- [TASK PROMPT] Report only how many lines of the entries below contain the string "influence".

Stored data
______
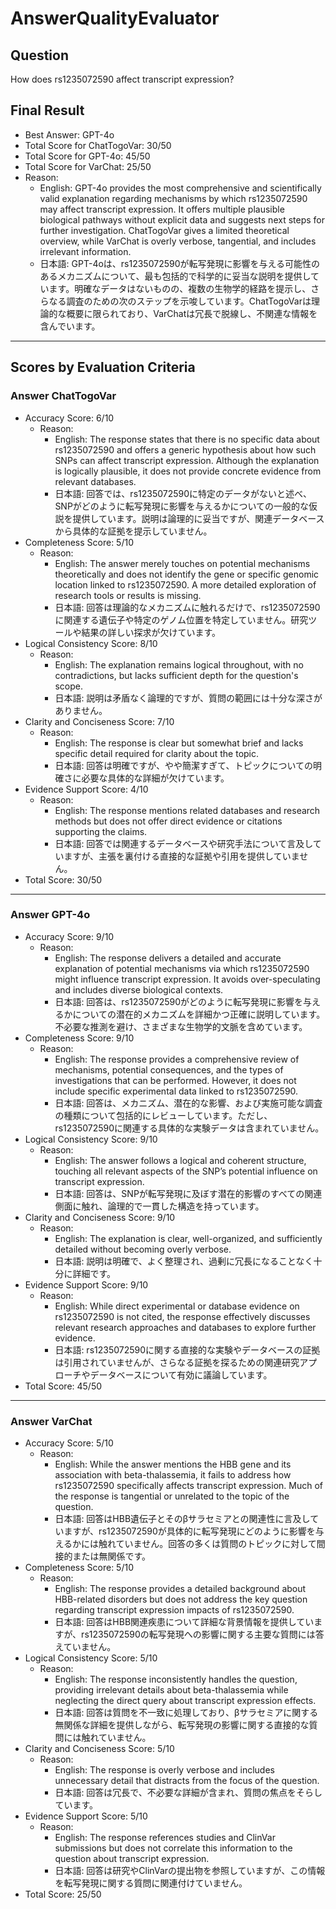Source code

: # AnswerQualityEvaluator

## Question

How does rs1235072590 affect transcript expression?

## Final Result

- Best Answer: GPT-4o
- Total Score for ChatTogoVar: 30/50
- Total Score for GPT-4o: 45/50
- Total Score for VarChat: 25/50
- Reason:
  - English: GPT-4o provides the most comprehensive and scientifically valid explanation regarding mechanisms by which rs1235072590 may affect transcript expression. It offers multiple plausible biological pathways without explicit data and suggests next steps for further investigation. ChatTogoVar gives a limited theoretical overview, while VarChat is overly verbose, tangential, and includes irrelevant information. 
  - 日本語: GPT-4oは、rs1235072590が転写発現に影響を与える可能性のあるメカニズムについて、最も包括的で科学的に妥当な説明を提供しています。明確なデータはないものの、複数の生物学的経路を提示し、さらなる調査のための次のステップを示唆しています。ChatTogoVarは理論的な概要に限られており、VarChatは冗長で脱線し、不関連な情報を含んでいます。

---

## Scores by Evaluation Criteria

### Answer ChatTogoVar
- Accuracy Score: 6/10
  - Reason: 
    - English: The response states that there is no specific data about rs1235072590 and offers a generic hypothesis about how such SNPs can affect transcript expression. Although the explanation is logically plausible, it does not provide concrete evidence from relevant databases.  
    - 日本語: 回答では、rs1235072590に特定のデータがないと述べ、SNPがどのように転写発現に影響を与えるかについての一般的な仮説を提供しています。説明は論理的に妥当ですが、関連データベースから具体的な証拠を提示していません。
- Completeness Score: 5/10
  - Reason: 
    - English: The answer merely touches on potential mechanisms theoretically and does not identify the gene or specific genomic location linked to rs1235072590. A more detailed exploration of research tools or results is missing.
    - 日本語: 回答は理論的なメカニズムに触れるだけで、rs1235072590に関連する遺伝子や特定のゲノム位置を特定していません。研究ツールや結果の詳しい探求が欠けています。
- Logical Consistency Score: 8/10
  - Reason: 
    - English: The explanation remains logical throughout, with no contradictions, but lacks sufficient depth for the question's scope.
    - 日本語: 説明は矛盾なく論理的ですが、質問の範囲には十分な深さがありません。
- Clarity and Conciseness Score: 7/10
  - Reason: 
    - English: The response is clear but somewhat brief and lacks specific detail required for clarity about the topic.
    - 日本語: 回答は明確ですが、やや簡潔すぎて、トピックについての明確さに必要な具体的な詳細が欠けています。
- Evidence Support Score: 4/10
  - Reason: 
    - English: The response mentions related databases and research methods but does not offer direct evidence or citations supporting the claims.
    - 日本語: 回答では関連するデータベースや研究手法について言及していますが、主張を裏付ける直接的な証拠や引用を提供していません。
- Total Score: 30/50

---

### Answer GPT-4o
- Accuracy Score: 9/10
  - Reason: 
    - English: The response delivers a detailed and accurate explanation of potential mechanisms via which rs1235072590 might influence transcript expression. It avoids over-speculating and includes diverse biological contexts.
    - 日本語: 回答は、rs1235072590がどのように転写発現に影響を与えるかについての潜在的メカニズムを詳細かつ正確に説明しています。不必要な推測を避け、さまざまな生物学的文脈を含めています。
- Completeness Score: 9/10
  - Reason: 
    - English: The response provides a comprehensive review of mechanisms, potential consequences, and the types of investigations that can be performed. However, it does not include specific experimental data linked to rs1235072590.
    - 日本語: 回答は、メカニズム、潜在的な影響、および実施可能な調査の種類について包括的にレビューしています。ただし、rs1235072590に関連する具体的な実験データは含まれていません。
- Logical Consistency Score: 9/10
  - Reason: 
    - English: The answer follows a logical and coherent structure, touching all relevant aspects of the SNP’s potential influence on transcript expression. 
    - 日本語: 回答は、SNPが転写発現に及ぼす潜在的影響のすべての関連側面に触れ、論理的で一貫した構造を持っています。
- Clarity and Conciseness Score: 9/10
  - Reason: 
    - English: The explanation is clear, well-organized, and sufficiently detailed without becoming overly verbose. 
    - 日本語: 説明は明確で、よく整理され、過剰に冗長になることなく十分に詳細です。
- Evidence Support Score: 9/10
  - Reason: 
    - English: While direct experimental or database evidence on rs1235072590 is not cited, the response effectively discusses relevant research approaches and databases to explore further evidence.
    - 日本語: rs1235072590に関する直接的な実験やデータベースの証拠は引用されていませんが、さらなる証拠を探るための関連研究アプローチやデータベースについて有効に議論しています。
- Total Score: 45/50

---

### Answer VarChat
- Accuracy Score: 5/10
  - Reason: 
    - English: While the answer mentions the HBB gene and its association with beta-thalassemia, it fails to address how rs1235072590 specifically affects transcript expression. Much of the response is tangential or unrelated to the topic of the question.
    - 日本語: 回答はHBB遺伝子とそのβサラセミアとの関連性に言及していますが、rs1235072590が具体的に転写発現にどのように影響を与えるかには触れていません。回答の多くは質問のトピックに対して間接的または無関係です。
- Completeness Score: 5/10
  - Reason: 
    - English: The response provides a detailed background about HBB-related disorders but does not address the key question regarding transcript expression impacts of rs1235072590.
    - 日本語: 回答はHBB関連疾患について詳細な背景情報を提供していますが、rs1235072590の転写発現への影響に関する主要な質問には答えていません。
- Logical Consistency Score: 5/10
  - Reason: 
    - English: The response inconsistently handles the question, providing irrelevant details about beta-thalassemia while neglecting the direct query about transcript expression effects.
    - 日本語: 回答は質問を不一致に処理しており、βサラセミアに関する無関係な詳細を提供しながら、転写発現の影響に関する直接的な質問には触れていません。
- Clarity and Conciseness Score: 5/10
  - Reason: 
    - English: The response is overly verbose and includes unnecessary detail that distracts from the focus of the question.
    - 日本語: 回答は冗長で、不必要な詳細が含まれ、質問の焦点をそらしています。
- Evidence Support Score: 5/10
  - Reason: 
    - English: The response references studies and ClinVar submissions but does not correlate this information to the question about transcript expression.
    - 日本語: 回答は研究やClinVarの提出物を参照していますが、この情報を転写発現に関する質問に関連付けていません。
- Total Score: 25/50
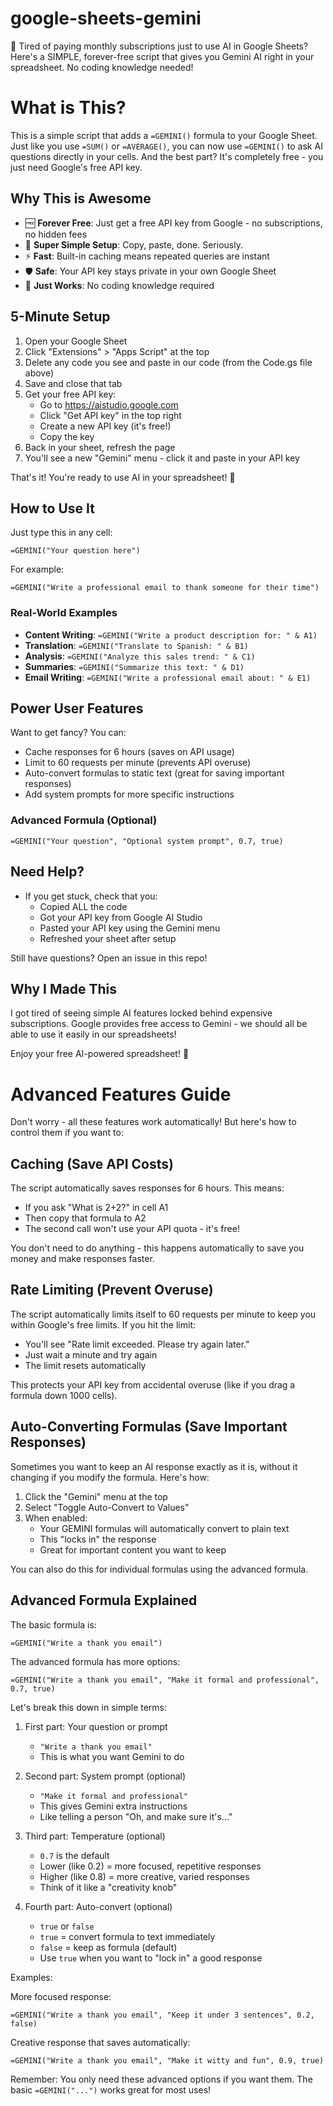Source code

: # google-sheets-gemini
🤔 Tired of paying monthly subscriptions just to use AI in Google Sheets? Here's a SIMPLE, forever-free script that gives you Gemini AI right in your spreadsheet. No coding knowledge needed!

# What is This?

This is a simple script that adds a `=GEMINI()` formula to your Google Sheet. Just like you use `=SUM()` or `=AVERAGE()`, you can now use `=GEMINI()` to ask AI questions directly in your cells. And the best part? It's completely free - you just need Google's free API key.

## Why This is Awesome

* 🆓 **Forever Free**: Just get a free API key from Google - no subscriptions, no hidden fees
* 🔌 **Super Simple Setup**: Copy, paste, done. Seriously.
* ⚡ **Fast**: Built-in caching means repeated queries are instant
* 🛡️ **Safe**: Your API key stays private in your own Google Sheet
* 🎯 **Just Works**: No coding knowledge required

## 5-Minute Setup

1. Open your Google Sheet
2. Click "Extensions" > "Apps Script" at the top
3. Delete any code you see and paste in our code (from the Code.gs file above)
4. Save and close that tab
5. Get your free API key:
   * Go to https://aistudio.google.com
   * Click "Get API key" in the top right
   * Create a new API key (it's free!)
   * Copy the key
6. Back in your sheet, refresh the page
7. You'll see a new "Gemini" menu - click it and paste in your API key

That's it! You're ready to use AI in your spreadsheet! 🎉

## How to Use It

Just type this in any cell:
```
=GEMINI("Your question here")
```

For example:
```
=GEMINI("Write a professional email to thank someone for their time")
```

### Real-World Examples

* **Content Writing**: `=GEMINI("Write a product description for: " & A1)`
* **Translation**: `=GEMINI("Translate to Spanish: " & B1)`
* **Analysis**: `=GEMINI("Analyze this sales trend: " & C1)`
* **Summaries**: `=GEMINI("Summarize this text: " & D1)`
* **Email Writing**: `=GEMINI("Write a professional email about: " & E1)`

## Power User Features

Want to get fancy? You can:
* Cache responses for 6 hours (saves on API usage)
* Limit to 60 requests per minute (prevents API overuse)
* Auto-convert formulas to static text (great for saving important responses)
* Add system prompts for more specific instructions

### Advanced Formula (Optional)
```
=GEMINI("Your question", "Optional system prompt", 0.7, true)
```

## Need Help?

* If you get stuck, check that you:
  * Copied ALL the code
  * Got your API key from Google AI Studio
  * Pasted your API key using the Gemini menu
  * Refreshed your sheet after setup

Still have questions? Open an issue in this repo! 

## Why I Made This

I got tired of seeing simple AI features locked behind expensive subscriptions. Google provides free access to Gemini - we should all be able to use it easily in our spreadsheets! 

Enjoy your free AI-powered spreadsheet! 🚀

# Advanced Features Guide

Don't worry - all these features work automatically! But here's how to control them if you want to:

## Caching (Save API Costs)

The script automatically saves responses for 6 hours. This means:
* If you ask "What is 2+2?" in cell A1
* Then copy that formula to A2
* The second call won't use your API quota - it's free!

You don't need to do anything - this happens automatically to save you money and make responses faster.

## Rate Limiting (Prevent Overuse)

The script automatically limits itself to 60 requests per minute to keep you within Google's free limits. If you hit the limit:
* You'll see "Rate limit exceeded. Please try again later."
* Just wait a minute and try again
* The limit resets automatically

This protects your API key from accidental overuse (like if you drag a formula down 1000 cells).

## Auto-Converting Formulas (Save Important Responses)

Sometimes you want to keep an AI response exactly as it is, without it changing if you modify the formula. Here's how:

1. Click the "Gemini" menu at the top
2. Select "Toggle Auto-Convert to Values"
3. When enabled:
   * Your GEMINI formulas will automatically convert to plain text
   * This "locks in" the response
   * Great for important content you want to keep

You can also do this for individual formulas using the advanced formula.

## Advanced Formula Explained

The basic formula is:
```
=GEMINI("Write a thank you email")
```

The advanced formula has more options:
```
=GEMINI("Write a thank you email", "Make it formal and professional", 0.7, true)
```

Let's break this down in simple terms:

1. First part: Your question or prompt
   * `"Write a thank you email"`
   * This is what you want Gemini to do

2. Second part: System prompt (optional)
   * `"Make it formal and professional"`
   * This gives Gemini extra instructions
   * Like telling a person "Oh, and make sure it's..."

3. Third part: Temperature (optional)
   * `0.7` is the default
   * Lower (like 0.2) = more focused, repetitive responses
   * Higher (like 0.8) = more creative, varied responses
   * Think of it like a "creativity knob"

4. Fourth part: Auto-convert (optional)
   * `true` or `false`
   * `true` = convert formula to text immediately
   * `false` = keep as formula (default)
   * Use `true` when you want to "lock in" a good response

Examples:

More focused response:
```
=GEMINI("Write a thank you email", "Keep it under 3 sentences", 0.2, false)
```

Creative response that saves automatically:
```
=GEMINI("Write a thank you email", "Make it witty and fun", 0.9, true)
```

Remember: You only need these advanced options if you want them. The basic `=GEMINI("...")` works great for most uses!
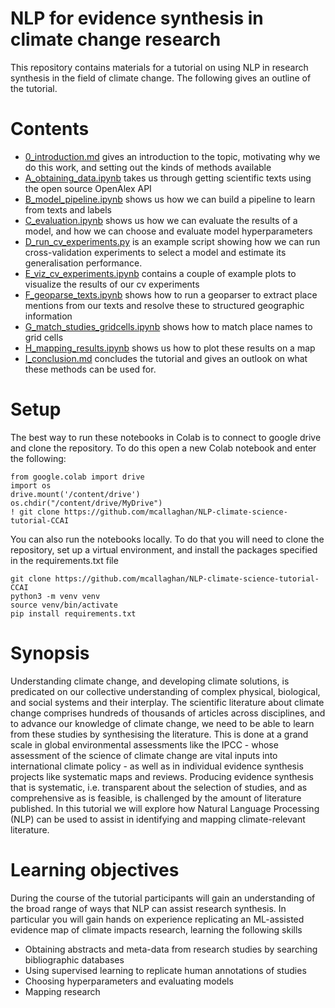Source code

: # NLP for evidence synthesis in climate change research

This repository contains materials for a tutorial on using NLP in research synthesis in the field of climate change. The following gives an outline of the tutorial.

# Contents

- [0_introduction.md](0_introduction.md) gives an introduction to the topic, motivating why we do this work, and setting out the kinds of methods available
- [A_obtaining_data.ipynb](A_obtaining_data.ipynb) takes us through getting scientific texts using the open source OpenAlex API
- [B_model_pipeline.ipynb](B_model_pipeline.ipynb) shows us how we can build a pipeline to learn from texts and labels
- [C_evaluation.ipynb](C_evaluation.ipynb) shows us how we can evaluate the results of a model, and how we can choose and evaluate model hyperparameters
- [D_run_cv_experiments.py](D_run_cv_experiments.py) is an example script showing how we can run cross-validation experiments to select a model and estimate its generalisation performance.
- [E_viz_cv_experiments.ipynb](E_viz_cv_experiments.ipynb) contains a couple of example plots to visualize the results of our cv experiments
- [F_geoparse_texts.ipynb](F_geoparse_texts.ipynb) shows how to run a geoparser to extract place mentions from our texts and resolve these to structured geographic information
- [G_match_studies_gridcells.ipynb](G_match_studies_gridcells.ipynb) shows how to match place names to grid cells
- [H_mapping_results.ipynb](H_mapping_results.ipynb) shows us how to plot these results on a map
- [I_conclusion.md](I_conclusion.md) concludes the tutorial and gives an outlook on what these methods can be used for.
# Setup

The best way to run these notebooks in Colab is to connect to 
google drive and clone the repository. 
To do this open a new Colab notebook and enter the following:

```
from google.colab import drive
import os
drive.mount('/content/drive')
os.chdir("/content/drive/MyDrive")
! git clone https://github.com/mcallaghan/NLP-climate-science-tutorial-CCAI
```


You can also run the notebooks locally. To do that you will need to clone the repository, set up a virtual environment, and install the packages specified in the requirements.txt file

```
git clone https://github.com/mcallaghan/NLP-climate-science-tutorial-CCAI
python3 -m venv venv
source venv/bin/activate
pip install requirements.txt
```

# Synopsis

Understanding climate change, and developing climate solutions, is predicated on our collective understanding of complex physical, biological, and social systems and their interplay. The scientific literature about climate change comprises hundreds of thousands of articles across disciplines, and to advance our knowledge of climate change, we need to be able to learn from these studies by synthesising the literature. This is done at a grand scale in global environmental assessments like the IPCC - whose assessment of the science of climate change are vital inputs into international climate policy - as well as in individual evidence synthesis projects like systematic maps and reviews. Producing evidence synthesis that is systematic, i.e. transparent about the selection of studies, and as comprehensive as is feasible, is challenged by the amount of literature published. In this tutorial we will explore how Natural Language Processing (NLP) can be used to assist in identifying and mapping climate-relevant literature.

# Learning objectives

During the course of the tutorial participants will gain an understanding of the broad range of ways that NLP can assist research synthesis. In particular you will gain hands on experience replicating an ML-assisted evidence map of climate impacts research, learning the following skills

- Obtaining abstracts and meta-data from research studies by searching bibliographic databases
- Using supervised learning to replicate human annotations of studies
- Choosing hyperparameters and evaluating models
- Mapping research
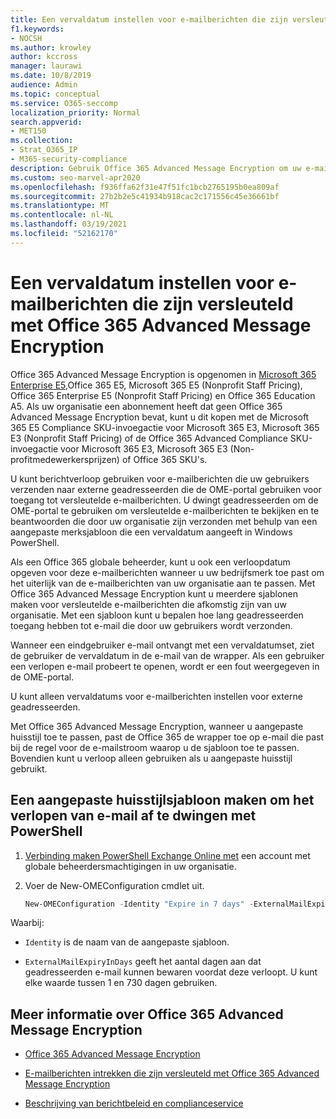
 ```yaml
---
title: Een vervaldatum instellen voor e-mailberichten die zijn versleuteld met Office 365 Advanced Message Encryption
f1.keywords:
- NOCSH
ms.author: krowley
author: kccross
manager: laurawi
ms.date: 10/8/2019
audience: Admin
ms.topic: conceptual
ms.service: O365-seccomp
localization_priority: Normal
search.appverid:
- MET150
ms.collection:
- Strat_O365_IP
- M365-security-compliance
description: Gebruik Office 365 Advanced Message Encryption om uw e-mailbeveiliging uit te breiden door een vervaldatum in te stellen voor e-mailberichten via een aangepaste merksjabloon.
ms.custom: seo-marvel-apr2020
ms.openlocfilehash: f936ffa62f31e47f51fc1bcb2765195b0ea809af
ms.sourcegitcommit: 27b2b2e5c41934b918cac2c171556c45e36661bf
ms.translationtype: MT
ms.contentlocale: nl-NL
ms.lasthandoff: 03/19/2021
ms.locfileid: "52162170"
---
```

# <a name="set-an-expiration-date-for-email-encrypted-by-office-365-advanced-message-encryption"></a>Een vervaldatum instellen voor e-mailberichten die zijn versleuteld met Office 365 Advanced Message Encryption

Office 365 Advanced Message Encryption is opgenomen in [Microsoft 365 Enterprise E5,](https://www.microsoft.com/microsoft-365/enterprise/home)Office 365 E5, Microsoft 365 E5 (Nonprofit Staff Pricing), Office 365 Enterprise E5 (Nonprofit Staff Pricing) en Office 365 Education A5. Als uw organisatie een abonnement heeft dat geen Office 365 Advanced Message Encryption bevat, kunt u dit kopen met de Microsoft 365 E5 Compliance SKU-invoegactie voor Microsoft 365 E3, Microsoft 365 E3 (Nonprofit Staff Pricing) of de Office 365 Advanced Compliance SKU-invoegactie voor Microsoft 365 E3, Microsoft 365 E3 (Non-profitmedewerkersprijzen) of Office 365 SKU's.

U kunt berichtverloop gebruiken voor e-mailberichten die uw gebruikers verzenden naar externe geadresseerden die de OME-portal gebruiken voor toegang tot versleutelde e-mailberichten. U dwingt geadresseerden om de OME-portal te gebruiken om versleutelde e-mailberichten te bekijken en te beantwoorden die door uw organisatie zijn verzonden met behulp van een aangepaste merksjabloon die een vervaldatum aangeeft in Windows PowerShell.

Als een Office 365 globale beheerder, kunt u ook een verloopdatum opgeven voor deze e-mailberichten wanneer u uw bedrijfsmerk toe past om het uiterlijk van de e-mailberichten van uw organisatie aan te passen. Met Office 365 Advanced Message Encryption kunt u meerdere sjablonen maken voor versleutelde e-mailberichten die afkomstig zijn van uw organisatie. Met een sjabloon kunt u bepalen hoe lang geadresseerden toegang hebben tot e-mail die door uw gebruikers wordt verzonden.

Wanneer een eindgebruiker e-mail ontvangt met een vervaldatumset, ziet de gebruiker de vervaldatum in de e-mail van de wrapper. Als een gebruiker een verlopen e-mail probeert te openen, wordt er een fout weergegeven in de OME-portal.

U kunt alleen vervaldatums voor e-mailberichten instellen voor externe geadresseerden.

Met Office 365 Advanced Message Encryption, wanneer u aangepaste huisstijl toe te passen, past de Office 365 de wrapper toe op e-mail die past bij de regel voor de e-mailstroom waarop u de sjabloon toe te passen. Bovendien kunt u verloop alleen gebruiken als u aangepaste huisstijl gebruikt.

## <a name="create-a-custom-branding-template-to-force-mail-expiration-by-using-powershell"></a>Een aangepaste huisstijlsjabloon maken om het verlopen van e-mail af te dwingen met PowerShell

1. [Verbinding maken PowerShell Exchange Online met](/powershell/exchange/connect-to-exchange-online-powershell) een account met globale beheerdersmachtigingen in uw organisatie.

2. Voer de New-OMEConfiguration cmdlet uit.

    ```powershell
    New-OMEConfiguration -Identity "Expire in 7 days" -ExternalMailExpiryInDays 7
    ```

Waarbij:

- `Identity` is de naam van de aangepaste sjabloon.

- `ExternalMailExpiryInDays` geeft het aantal dagen aan dat geadresseerden e-mail kunnen bewaren voordat deze verloopt. U kunt elke waarde tussen 1 en 730 dagen gebruiken.

## <a name="more-information-about-office-365-advanced-message-encryption"></a>Meer informatie over Office 365 Advanced Message Encryption

- [Office 365 Advanced Message Encryption](ome-advanced-message-encryption.md)

- [E-mailberichten intrekken die zijn versleuteld met Office 365 Advanced Message Encryption](revoke-ome-encrypted-mail.md)

- [Beschrijving van berichtbeleid en complianceservice](/office365/servicedescriptions/exchange-online-service-description/message-policy-and-compliance)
______
- [EXERCISE OUTPUT] 2